Istat. Balzo in avanti della produzione industriale
Pubblicato il 10-07-2015


Italia-crescita-industriaAumento dei contratti di lavoro e produzione industriale in crescita. Questi i dati positivi per l’economia italiana, pubblicati rispettivamente dal ministero del Lavoro e dall’Istat. Trainano i beni strumentali, in crescita del 2.3%. Aumentati di 185mila i contratti di lavoro a tempo determinato, crescono di poco quelli stabili. Resta il dubbio se il merito di queste stabilizzazioni è da attribuirsi all’esonero contributivo oppure alla maggiore libertà di licenziare prevista dal ‘Jobs Act’.

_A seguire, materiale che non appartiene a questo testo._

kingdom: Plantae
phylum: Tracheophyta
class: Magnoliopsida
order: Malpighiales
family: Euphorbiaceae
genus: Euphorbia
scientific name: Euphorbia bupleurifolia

PRODUZIONE INDUSTRIALE: RECORD DAL 2011 La produzione industriale ha subìto un’accelerazione, registrando una crescita dello 0,9% a maggio rispetto ad aprile, e del 3% su base annua. Si tratta del risultato migliore dal 2011.  Sono in crescita sia congiunturale che tendenziale tutti i raggruppamenti di industrie, superiore alle aspettative. Trainano i beni strumentali che crescono del 2,3% rispetto ad aprile e dell’8,5% rispetto a maggio 2014. Oltre ai beni strumentali aumentano l’energia,  +1,7%,  i beni di consumo +0,7%) e i beni intermedi +0,6%. Positivi anche i dati della produzione di autoveicoli che nel mese di maggio è cresciuta del 55,6% rispetto all’anno precedente. In aumento, inoltre, anche la fabbricazione di mezzi di trasporto in generale (+15,4%).

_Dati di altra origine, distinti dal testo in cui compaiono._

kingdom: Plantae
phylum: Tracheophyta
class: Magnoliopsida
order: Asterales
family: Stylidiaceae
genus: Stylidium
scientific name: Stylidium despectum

AUMENTANO I CONTRATTI DI LAVORO – Per quanto concerne i dati sul lavoro – in particolare sulle tipologie di contratti – secondo quanto diffuso dal ministero del Lavoro, nel mese di maggio vi è stato un incremento di quasi 185mila contratti di lavoro. Il dato è senz’altro positivo, ma sostanzialmente in linea rispetto allo scorso anno, quando la cifra si attestava a quota 181.163, circa 4 mila unità in meno. Il numero di attivazioni di nuovi contratti di lavoro a tempo determinato – in tutti i settori di attività economica – è stato pari a 934.258 mentre le cessazioni sono state pari a 749.551. Questo dato è molto legato alla stagionalità: con l’estate in corso, infatti, il contratto più diffuso resta quello a termine. Sul fronte dei contratti stabili – quelli a contratto indeterminato – sono cresciuti, ma non di molto: sono solo 271, fatto il saldo tra attivazioni (179.643) e cessazioni (179.372). Il dubbio resta sempre lo stesso: il merito di queste stabilizzazioni è da attribuirsi all’esonero contributivo – valido per tutto il 2015 – oppure alla maggiore libertà di licenziare prevista dal ‘Jobs Act’. Per sciogliere questo dubbio si deve attendere la fine dell’anno quando gli incentivi alle assunzioni saranno scaduti.